# eth and ppp in the same time -- iptables

## mansniks

How to make particular user's network traffic going through ppp, but all the others' through eth?

Any links to some how-to-s about using multiple interfaces in same time?

----------

## mansniks

route add -net 192.168.0.0 netmask 255.255.0.0 dev ppp0

iptables --insert OUTPUT 1 --source 0.0.0.0/0.0.0.0 \

--destination 192.168.0.0/16 --jump ACCEPT --out-interface ppp0

iptables --insert INPUT 1 --source 192.168.0.0/16 \

--destination 0.0.0.0/0.0.0.0 --jump ACCEPT --in-interface ppp0

iptables --insert FORWARD 1 --source 0.0.0.0/0.0.0.0 \

--destination 192.168.0.0/16 --jump ACCEPT --out-interface ppp0

iptables --insert FORWARD 1 --source 192.168.0.0/16 \

--destination 0.0.0.0/0.0.0.0 --jump ACCEPT

iptables --table nat --append POSTROUTING --out-interface ppp0 \

--jump MASQUERADE

iptables --append FORWARD --protocol tcp \

--tcp-flags SYN,RST SYN --jump TCPMSS --clamp-mss-to-pmtu

----------

## Hu

You want source based routing.  See Linux Advanced Routing & Traffic Control HOWTO.

----------

## mansniks

Please explain somebody some more about how should I route! (trying for too long..)

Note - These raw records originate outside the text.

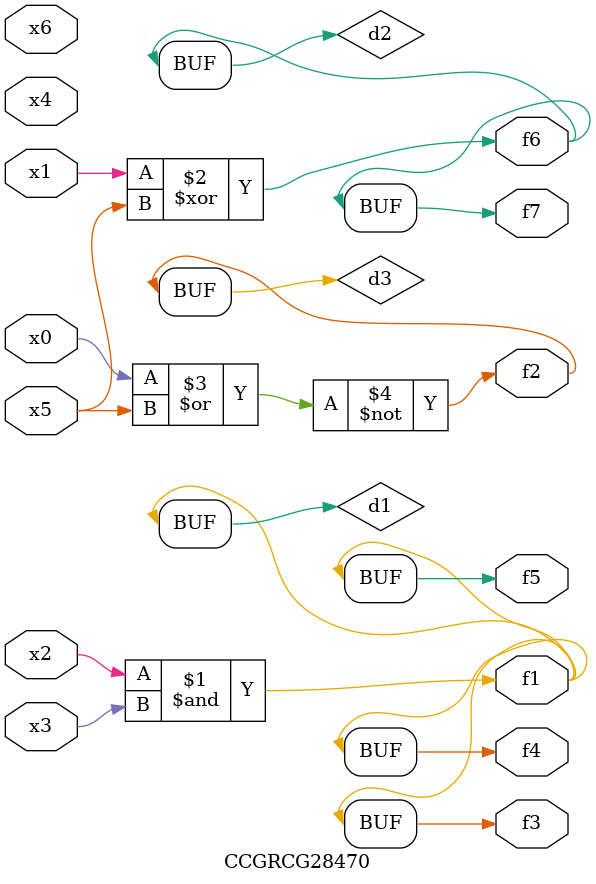
<source format=v>
module CCGRCG28470(
	input x0, x1, x2, x3, x4, x5, x6,
	output f1, f2, f3, f4, f5, f6, f7
);

	wire d1, d2, d3;

	and (d1, x2, x3);
	xor (d2, x1, x5);
	nor (d3, x0, x5);
	assign f1 = d1;
	assign f2 = d3;
	assign f3 = d1;
	assign f4 = d1;
	assign f5 = d1;
	assign f6 = d2;
	assign f7 = d2;
endmodule

</source>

I understand, first mark packets with iptables, then, hoping, that packets are first reviewed by netfilter and then routed, route them through right interface. But that is not really trivial! 

How should I route?

----------

## mansniks

And one more thing: when I used modem (not VPN), I noticed, I have to reconnect to LAN, if I have used modem. How internet browser knows, which interface it should use?

----------